Uzaklaşamayan yurt hasreti, uzaklaşamayan sınır duyguları. Han Hanedanı, sınır kale edebiyatının temelini oluşturdu. "Xiongnu yok edilmedi, neden aile yok?" Bu gürültülü ve güçlü slogan, Han adamlarının ülkeyi evleri ve her yönden hırsları olarak gören kahramanca ruhunu gösteriyor. "Ama generallerin, imparatorun Çin Seddi'ni inşa etmesine gerek kalmadan yüzlerce savaş yapmasına olanak tanıyor", bu şiir Tang halkının cesur asker ruhuna teşvikini yansıtıyor. Han ve Tang Hanedanları döneminde Yumen Geçidi, Çin'in dış dünyaya açılmasına açılan ilk kapı oldu.İnsanlar duygular üzerinde fikir birliğine vardı, Yumen Geçidi'nden sonra çok uzaktasınız.
Han Hanedanlığı'nın muhteşem tarzından Wei ve Jin Hanedanlarının romantizmine, Tang Hanedanlığı'nın refahından Beş Hanedanın refahına kadar bu bin yıllık geçit sadece İpek Yolu medeniyetinin bütünleşmesine şahit olmakla kalmadı, aynı zamanda sınır kale şiirinin zirvesine ulaştı. Bir zamanlar büyük adamların rüyalarında oyalandıkları memleketti ve aynı zamanda Tang Hanedanlığı şairlerinin vazgeçemeyeceği bir kompleksti; bir zamanlar Asya ile Avrupa arasında ekonomik ve kültürel alışverişler için bir köprüdü, deve çanları kervanının keskin ve melodik hatıralarını biriktirerek bir imparatorluk oldu Zamanın refahının sembolü.
Yumen Geçidi, Central Plains kültürü ile yabancı kültür arasındaki geçiş kapısıdır. Edebi mirası, öncüllerin coğrafi ve kültürel engelleri aşma, yabancı medeniyetlerle iletişim kurma ve birlikte gelişme ruhunu yansıtır.
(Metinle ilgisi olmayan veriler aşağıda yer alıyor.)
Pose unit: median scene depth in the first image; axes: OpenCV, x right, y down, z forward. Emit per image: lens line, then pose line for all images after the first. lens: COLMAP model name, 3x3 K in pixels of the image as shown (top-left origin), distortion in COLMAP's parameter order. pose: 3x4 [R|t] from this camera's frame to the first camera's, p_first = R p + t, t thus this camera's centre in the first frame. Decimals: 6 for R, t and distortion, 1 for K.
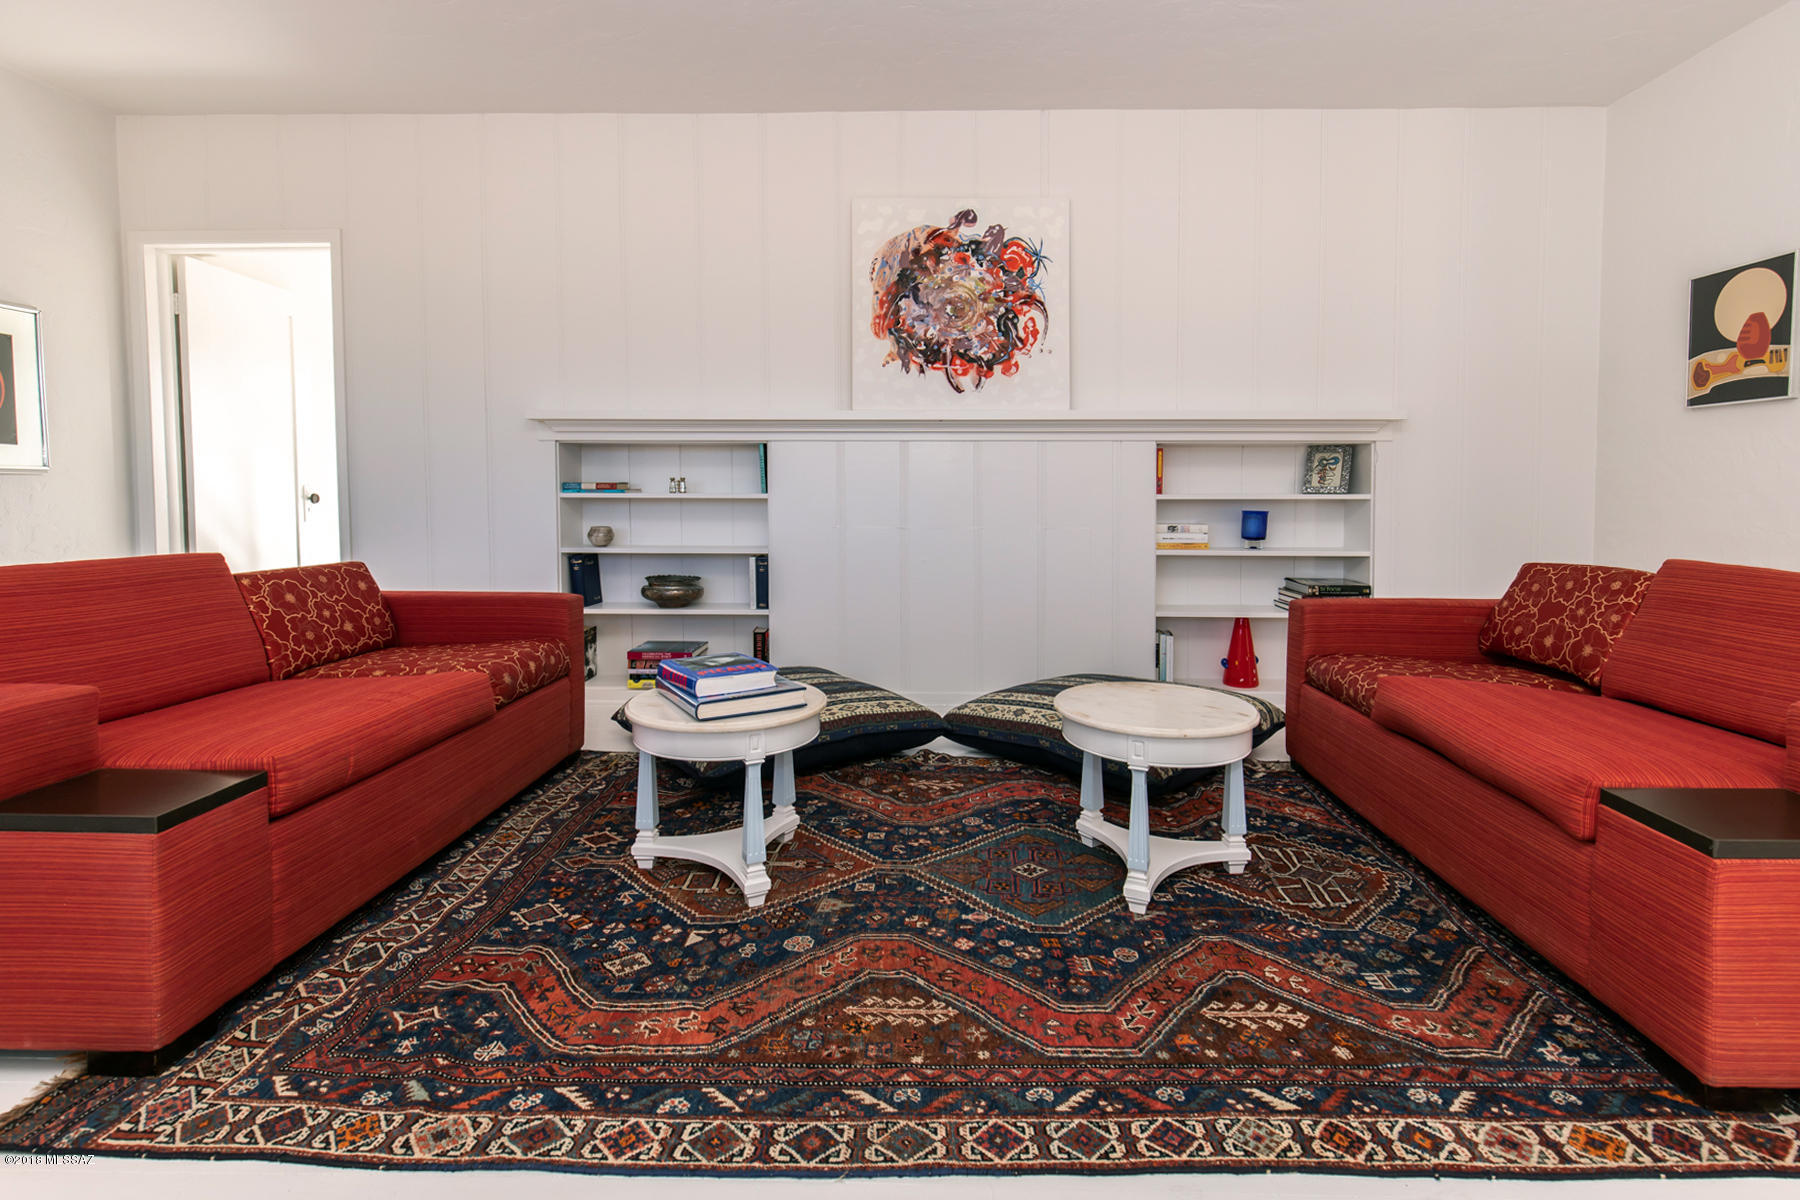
lens RADIAL K [[799.1, 0, 909.3], [0, 799.1, 527.3], [0, 0, 1]] dist [0.003134, 0.000097]
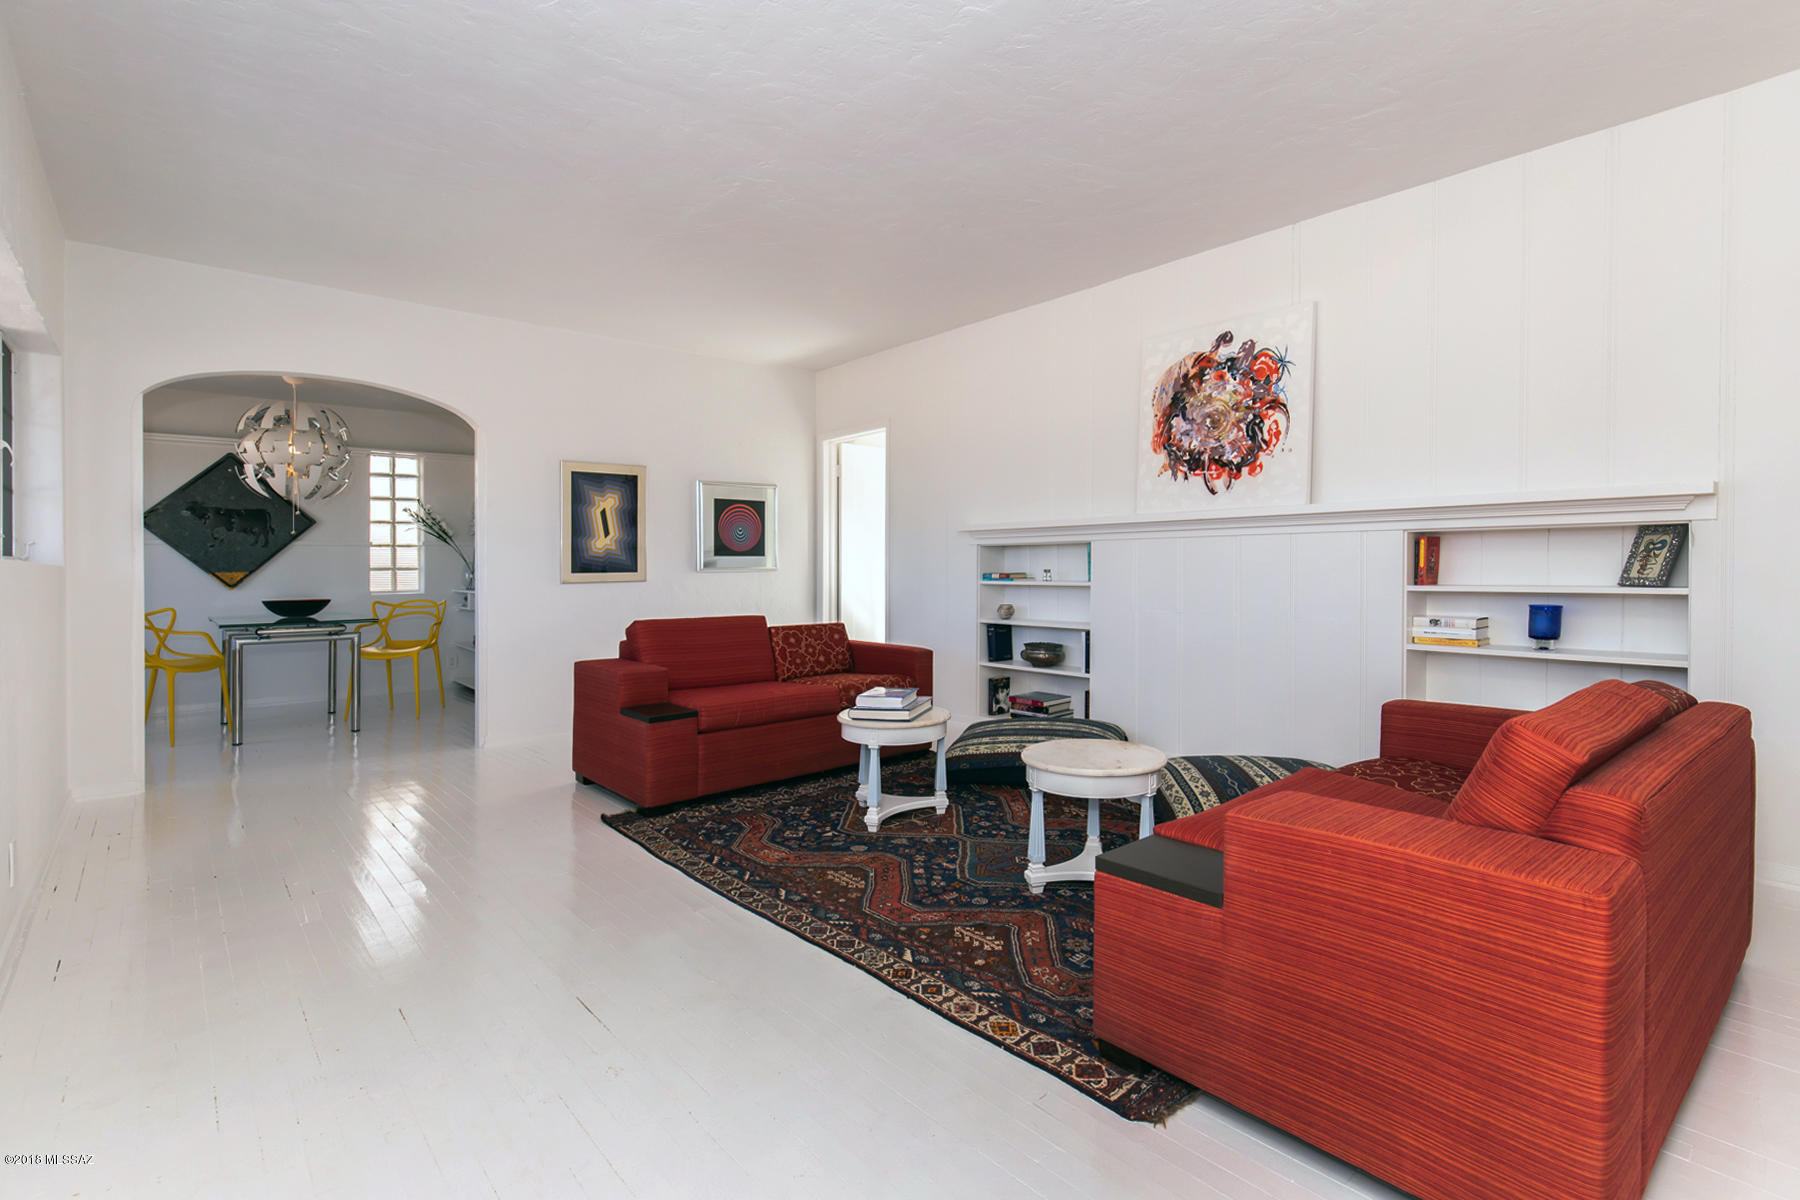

Han Hanedanı ve Tang Hanedanlığı, Çin tarihinin en gelişmiş iki dönemiydi.Sadece ulusal güçleri güçlü değildi, aynı zamanda halkın ruhu da çok iyiydi.Son tahlilde, kültürel özgüven yüzündendi.
Çin topraklarında Shanhaiguan Geçidi, Yanmen Geçidi, Jianmen Geçidi, Hangu Geçidi, Dasan Geçidi vb. Gibi birçok tehlikeli geçiş var ve geride benzersiz bir geçiş kültürü bırakıyor. Yumen Geçidi, Wei Qing, Huo Qubing, Ban Chao, Xuanzang, vb. Gibi birçok kahramanın ayak izlerine sahiptir. O sadece kuzeybatıdaki ıssız bölgede bir şehir değil, aynı zamanda bir geçittir, sınır kalesinin hislerinde bir sembol ve bir anıt gibidir. Her zaman beynimizin derinlerindedir.